Most women I meet, though, have already been wounded so often that they have lost count. I can only slash scar tissue, or puncture hardened scabs. This is a certain challenge, and I enjoy it often. The resulting wounds, however, are merely more nails in the coffin, and though not forgotten, they are lost among many.
But to have the opportunity to make the first cut, to taste the first blood…it is a delicacy not to be missed, an opportunity to tempt any connoisseur.
So with this one, I smiled and chatted, bringing forth my not inconsiderable knowledge of literature and history. I was the perfect gentleman, paying for the coffee and presenting her with an annotated edition of my favorite book, The Picture of Dorian Gray. Don't overanalyze that one. It's just a fun way of saying, "don't pretend I didn't warn you." She did not heed the warning; in fact, she thought it was the nicest thing in the world.

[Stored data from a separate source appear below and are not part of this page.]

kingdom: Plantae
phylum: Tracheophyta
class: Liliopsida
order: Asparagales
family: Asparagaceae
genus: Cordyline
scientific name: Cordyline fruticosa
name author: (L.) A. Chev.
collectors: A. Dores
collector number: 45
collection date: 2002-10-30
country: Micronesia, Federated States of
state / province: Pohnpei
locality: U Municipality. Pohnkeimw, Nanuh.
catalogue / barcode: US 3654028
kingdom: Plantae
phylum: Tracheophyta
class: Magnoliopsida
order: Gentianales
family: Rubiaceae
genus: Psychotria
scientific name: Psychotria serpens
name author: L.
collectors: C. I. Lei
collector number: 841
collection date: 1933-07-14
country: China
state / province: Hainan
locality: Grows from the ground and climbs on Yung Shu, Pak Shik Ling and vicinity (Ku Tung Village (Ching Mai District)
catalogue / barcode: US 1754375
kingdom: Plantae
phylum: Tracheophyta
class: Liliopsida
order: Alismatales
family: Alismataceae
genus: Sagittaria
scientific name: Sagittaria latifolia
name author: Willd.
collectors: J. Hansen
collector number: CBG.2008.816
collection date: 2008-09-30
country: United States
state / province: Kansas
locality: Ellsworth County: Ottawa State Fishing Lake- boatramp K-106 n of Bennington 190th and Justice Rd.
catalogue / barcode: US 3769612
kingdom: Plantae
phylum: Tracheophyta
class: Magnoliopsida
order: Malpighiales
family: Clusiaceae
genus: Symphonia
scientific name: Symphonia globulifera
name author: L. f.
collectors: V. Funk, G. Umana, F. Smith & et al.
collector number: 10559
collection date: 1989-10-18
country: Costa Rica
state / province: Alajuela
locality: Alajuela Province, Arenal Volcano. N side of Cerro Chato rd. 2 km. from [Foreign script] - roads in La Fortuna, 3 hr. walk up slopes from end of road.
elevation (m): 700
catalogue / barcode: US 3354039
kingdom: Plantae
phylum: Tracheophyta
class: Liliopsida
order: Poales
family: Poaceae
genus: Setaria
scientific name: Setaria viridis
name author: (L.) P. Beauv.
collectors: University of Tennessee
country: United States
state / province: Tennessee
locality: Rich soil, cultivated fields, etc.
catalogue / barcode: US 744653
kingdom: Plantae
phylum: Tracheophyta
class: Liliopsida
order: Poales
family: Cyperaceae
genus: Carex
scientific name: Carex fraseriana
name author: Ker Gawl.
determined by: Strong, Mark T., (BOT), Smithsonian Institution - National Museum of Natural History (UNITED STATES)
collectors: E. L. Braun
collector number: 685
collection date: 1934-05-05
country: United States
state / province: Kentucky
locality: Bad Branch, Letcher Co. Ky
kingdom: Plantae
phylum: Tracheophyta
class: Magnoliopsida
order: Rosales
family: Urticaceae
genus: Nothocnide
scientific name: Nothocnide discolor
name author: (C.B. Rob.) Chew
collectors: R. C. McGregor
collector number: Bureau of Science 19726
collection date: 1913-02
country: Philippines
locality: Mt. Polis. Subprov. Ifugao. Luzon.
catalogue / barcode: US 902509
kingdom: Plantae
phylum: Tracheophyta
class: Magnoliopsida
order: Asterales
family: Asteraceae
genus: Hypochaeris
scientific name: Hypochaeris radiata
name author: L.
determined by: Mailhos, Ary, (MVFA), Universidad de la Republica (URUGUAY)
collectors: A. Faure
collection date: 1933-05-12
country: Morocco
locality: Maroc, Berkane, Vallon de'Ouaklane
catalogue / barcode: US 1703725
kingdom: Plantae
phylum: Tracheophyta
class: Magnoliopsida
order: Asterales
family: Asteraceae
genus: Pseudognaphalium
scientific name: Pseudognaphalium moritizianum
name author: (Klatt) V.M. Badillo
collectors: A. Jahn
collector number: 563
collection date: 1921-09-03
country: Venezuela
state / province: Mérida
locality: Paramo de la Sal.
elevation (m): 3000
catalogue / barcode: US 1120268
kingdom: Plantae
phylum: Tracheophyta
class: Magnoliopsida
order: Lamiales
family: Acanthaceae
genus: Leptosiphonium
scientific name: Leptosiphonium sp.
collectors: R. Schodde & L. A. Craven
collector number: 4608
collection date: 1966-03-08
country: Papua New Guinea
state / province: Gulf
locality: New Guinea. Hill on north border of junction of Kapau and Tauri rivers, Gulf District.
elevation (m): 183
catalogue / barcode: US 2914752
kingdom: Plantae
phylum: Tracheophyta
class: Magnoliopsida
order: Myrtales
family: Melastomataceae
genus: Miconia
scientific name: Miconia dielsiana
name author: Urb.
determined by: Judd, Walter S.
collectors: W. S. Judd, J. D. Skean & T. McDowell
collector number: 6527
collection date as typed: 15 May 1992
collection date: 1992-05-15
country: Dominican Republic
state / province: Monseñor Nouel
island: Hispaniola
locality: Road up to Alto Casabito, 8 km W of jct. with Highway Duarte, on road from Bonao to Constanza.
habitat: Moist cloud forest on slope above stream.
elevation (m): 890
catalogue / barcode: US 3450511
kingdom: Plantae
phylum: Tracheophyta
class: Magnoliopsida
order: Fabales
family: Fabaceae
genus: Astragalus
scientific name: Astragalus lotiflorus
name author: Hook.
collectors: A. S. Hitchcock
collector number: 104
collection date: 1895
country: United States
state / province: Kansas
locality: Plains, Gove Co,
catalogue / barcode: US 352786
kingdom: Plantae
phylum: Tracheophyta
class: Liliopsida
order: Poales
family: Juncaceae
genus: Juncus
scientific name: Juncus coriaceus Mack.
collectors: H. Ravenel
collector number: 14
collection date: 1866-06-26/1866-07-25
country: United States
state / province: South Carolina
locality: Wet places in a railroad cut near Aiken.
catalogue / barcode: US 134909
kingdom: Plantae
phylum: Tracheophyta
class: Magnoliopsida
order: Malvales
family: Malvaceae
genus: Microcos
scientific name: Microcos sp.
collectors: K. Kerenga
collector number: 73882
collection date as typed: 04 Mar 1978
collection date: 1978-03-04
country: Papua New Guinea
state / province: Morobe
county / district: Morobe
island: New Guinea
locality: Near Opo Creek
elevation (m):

I took her phone number, and left her with mine, after escorting her back to the subway. One digit was wrong, of course, but it always is.
More than eight million people live in New York City. Poor thing, it's highly unlikely that she'll ever find me again. I smiled as she waved to me from the train's window, and walked back into the night.
She'll always wonder what went wrong. Did she get the wrong number? Had I lost hers? After these basic questions, the poison will enter and bite deep.
Why hasn't he called?
Was it because I was so forward?
Did he have a girlfriend?
Didn't it mean something?
Didn't I mean something?
And she will never know.
There are monsters in this world, and they walk in the skins of men.
But once you get all those high-flown expressions out of your system, such terms as 'monstrous' really become just a matter of definitions.